Deutsche Bank CEO Is Ordered to Trial
FRANKFURT, Germany (AP) _ A Duesseldorf court has ordered that Deutsche Bank chief executive Josef Ackermann stand trial over his role as a board member of German wireless operator Mannesmann during a 2000 takeover by Vodafone, the bank said Friday.
Ackermann, then a Mannesmann board member, was charged in February with grave breach of trust against Mannesmann shareholders after prosecutors focused on payouts to some company officials after the deal was completed.
Court officials declined to provide information, and it wasn’t clear when a trial could take place.
Deutsche Bank spokesman Klaus Thoma said that employees were informed of the legal decision in an internal communication and that Ackermann had the full support of the bank’s board.

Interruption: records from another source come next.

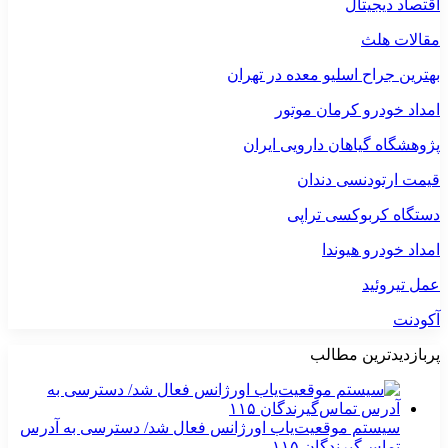
اقتصاد دیجیتال
مقالات هلث
بهترین جراح اسلیو معده در تهران
امداد خودرو کرمان موتور
پژوهشگاه گیاهان دارویی ایران
قیمت ارتودنسی دندان
دستگاه کربوکسی تراپی
امداد خودرو هیوندا
عمل تیروئید
آکودنت
پربازدیدترین مطالب
سیستم موقعیت‌یاب اورژانس فعال شد/ دسترسی به آدرس
تماس‌گیرندگان ۱۱۵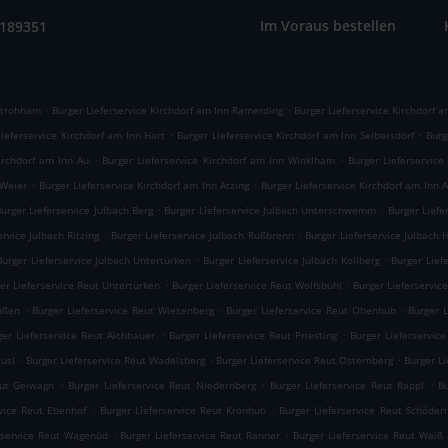
Im Voraus bestellen
9189351
.
.
 Strohham
Burger Lieferservice Kirchdorf am Inn Ramerding
Burger Lieferservice Kirchdorf a
.
.
Lieferservice Kirchdorf am Inn Hart
Burger Lieferservice Kirchdorf am Inn Seibersdorf
Burg
.
.
Kirchdorf am Inn Au
Burger Lieferservice Kirchdorf am Inn Winklham
Burger Lieferservice
.
.
 Weier
Burger Lieferservice Kirchdorf am Inn Atzing
Burger Lieferservice Kirchdorf am Inn 
.
.
urger Lieferservice Julbach Berg
Burger Lieferservice Julbach Unterschwemm
Burger Lief
.
.
ervice Julbach Ritzing
Burger Lieferservice Julbach Rußbrenn
Burger Lieferservice Julbach 
.
.
Burger Lieferservice Julbach Untertürken
Burger Lieferservice Julbach Kollberg
Burger Lief
.
.
er Lieferservice Reut Untertürken
Burger Lieferservice Reut Wolfsbühl
Burger Lieferservi
.
.
.
ußen
Burger Lieferservice Reut Wiesenberg
Burger Lieferservice Reut Obenhub
Burger 
.
.
ger Lieferservice Reut Aichbauer
Burger Lieferservice Reut Priesting
Burger Lieferservic
.
.
.
äusl
Burger Lieferservice Reut Wadelsberg
Burger Lieferservice Reut Osternberg
Burger Li
.
.
.
eut Geiwagn
Burger Lieferservice Reut Niedernberg
Burger Lieferservice Reut Rappl
B
.
.
rvice Reut Ebenhof
Burger Lieferservice Reut Kronhub
Burger Lieferservice Reut Schöderl
.
.
rservice Reut Wagenöd
Burger Lieferservice Reut Ranner
Burger Lieferservice Reut Weiß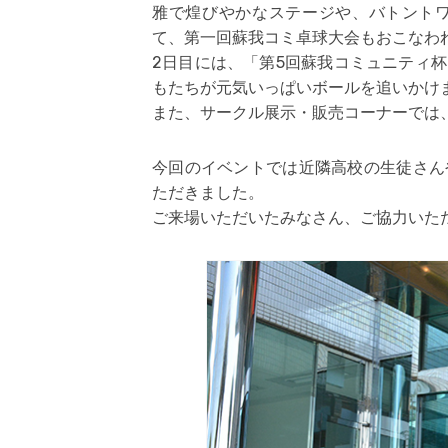
雅で煌びやかなステージや、バトント
て、第一回蘇我コミ卓球大会もおこなわ
2日目には、「第5回蘇我コミュニティ
もたちが元気いっぱいボールを追いかけ
また、サークル展示・販売コーナーでは
今回のイベントでは近隣高校の生徒さん
ただきました。
ご来場いただいたみなさん、ご協力いた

Ackermann, who took over as chief executive of Germany’s largest bank in May 2002, would defend his actions during the takeover ``with the utmost vigor,″ Thoma said.
Ackermann has strongly denied wrongdoing in the controversy over the merger. The stock swap deal was valued at $180 billion _ at the time, the largest corporate merger ever.

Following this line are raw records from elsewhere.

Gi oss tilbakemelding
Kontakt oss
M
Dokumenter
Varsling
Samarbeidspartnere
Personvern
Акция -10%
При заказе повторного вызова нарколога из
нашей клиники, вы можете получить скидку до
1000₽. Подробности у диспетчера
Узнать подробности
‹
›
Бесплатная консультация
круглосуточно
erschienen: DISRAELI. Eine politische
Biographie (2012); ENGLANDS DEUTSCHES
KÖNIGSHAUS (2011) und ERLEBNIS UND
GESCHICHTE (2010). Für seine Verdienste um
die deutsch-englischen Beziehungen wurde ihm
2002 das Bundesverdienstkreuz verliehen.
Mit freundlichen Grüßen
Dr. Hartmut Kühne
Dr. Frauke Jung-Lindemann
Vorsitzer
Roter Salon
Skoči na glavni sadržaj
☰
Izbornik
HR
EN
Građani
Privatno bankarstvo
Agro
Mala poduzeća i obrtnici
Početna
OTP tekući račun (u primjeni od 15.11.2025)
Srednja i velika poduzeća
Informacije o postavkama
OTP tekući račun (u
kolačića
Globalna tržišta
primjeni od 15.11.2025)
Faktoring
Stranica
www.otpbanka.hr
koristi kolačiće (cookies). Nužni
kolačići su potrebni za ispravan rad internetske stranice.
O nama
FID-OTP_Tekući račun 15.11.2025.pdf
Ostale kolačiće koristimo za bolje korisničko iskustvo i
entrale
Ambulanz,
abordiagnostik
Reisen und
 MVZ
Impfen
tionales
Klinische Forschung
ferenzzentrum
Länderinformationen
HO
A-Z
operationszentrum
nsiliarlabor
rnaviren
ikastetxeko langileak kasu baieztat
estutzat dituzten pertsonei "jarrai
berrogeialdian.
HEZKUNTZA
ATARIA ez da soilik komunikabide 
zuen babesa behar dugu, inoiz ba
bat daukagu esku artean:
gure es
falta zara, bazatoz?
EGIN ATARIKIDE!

Prosecutors began examining the takeover in 2001, focusing on Mannesman chairman Klaus Esser’s decision to give up his bitter opposition to the hostile bid and about 150 million marks ($70 million) in compensation that was paid by Vodafone to Esser and other top Mannesmann officials.
Ackermann sat on the Mannesmann supervisory board that approved the disputed payments.
Neither the bank nor the court has provided information about other former board members who were charged. Juergen Pauly, attorney for former industrial union head Klaus Zwickel who was also charged in the case, said he could not comment on court decisions before they were published.